My first experience of learned helplessness came playing baseball as a kid. I had undiagnosed bad eyesight in second grade, and always had difficulty seeing or catching a ball, and baseball is all about seeing the ball coming at you from pretty far away. I couldn’t see the ball coming to swing at it, and I couldn’t catch the ball in the field for the same reason. All the other kids loved playing the game. I tried, and had a little fun at first, but the kids were very competitive and since never seeing the ball was a foregone conclusion, every game was worse than the one before. Every time they announced in school that we’d be playing the game, I felt that characteristic sinking feeling. It got worse and worse with every game, and I finally settled on playing a position way in the outfield where I was far enough away from the action to watch the dandelions grow without the risk of the ball ever coming near me. It was there I waited out every game in a bored, helpless fugue, wishing I were anywhere else, a fugue broken only by the occasional chance to take the bat and humiliate myself by trying to hit the ball. My arms and legs felt like wet noodles, and I was barely able to drag myself across the grass while the game was on. I just stood there, in the farthest perimeter of the playing field.
                                                    
The next year, I got glasses and the world was suddenly crystal clear.
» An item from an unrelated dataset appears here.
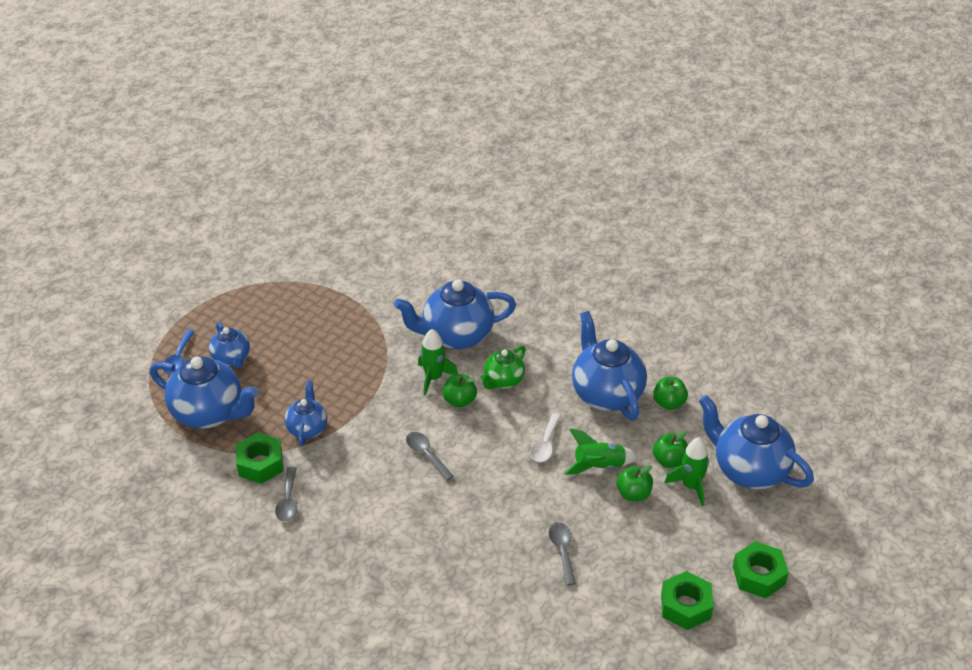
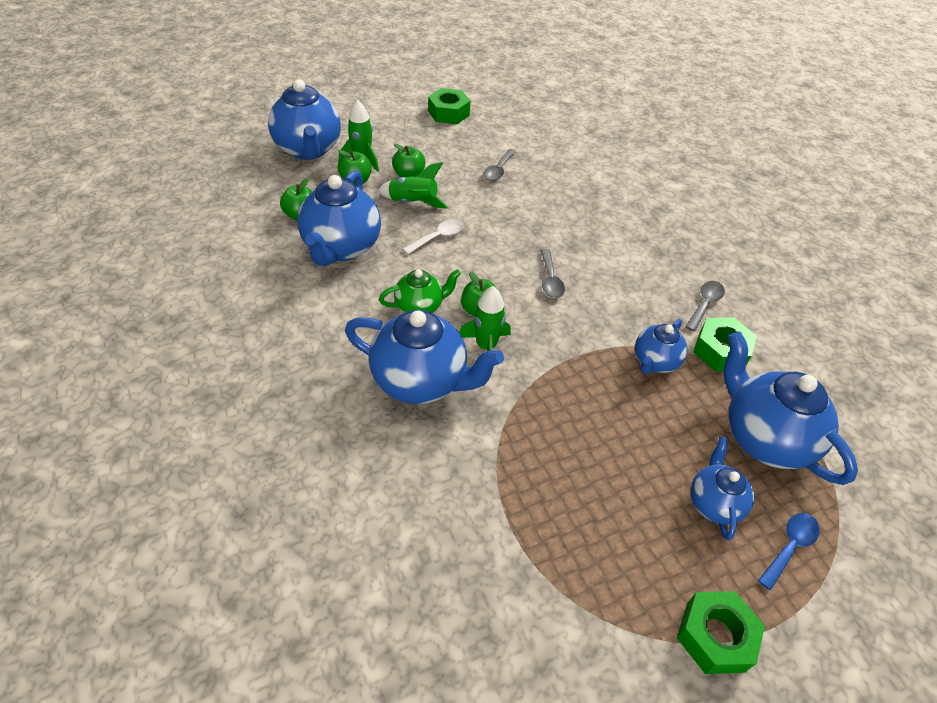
camera: 150 degrees left, 5 degrees up
(758, 575) = (384, 105): green nut -> green nut (715, 636)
I could do things that the other kids all took for granted--like play baseball. Or so you might think. I could do everything else, but every time the word “baseball,” let alone a game of baseball, came up, I immediately had that sinking feeling, felt the steam going out of my arms and legs, and that vaguely headachy feeling of tedium compounded by spending so much time way out amongst the dandelions. “Oh, no, not again!” The glasses didn’t matter. Eyesight didn’t matter. In my heart, baseball was a room with no escape.
                                                          
You can see that with the insidious ability to fly under the radar, as in the case of a food we believe we don’t like but haven’t tried in 30 years, and the ability to compound itself and to create incapacitation, the way the very idea of baseball did for me, how difficult this can become if it occurs in an area of life that is more central to the individual.
                                                    
One more thing I’d like to state which is very important for helping anyone to deal with issues like this: While definitions may be static, their manifestations in the individual are not static. Learned helplessness, like many other things, is a process occurring within the person, a process that the individual is going through. While it may seem like a timeless curse to the individual suffering from it, it is a dynamic thing that is happening through a span of time. It has a starting point somewhere in the history of the individual, but with the right intervention or a change in circumstances, it can also have a satisfactory ending.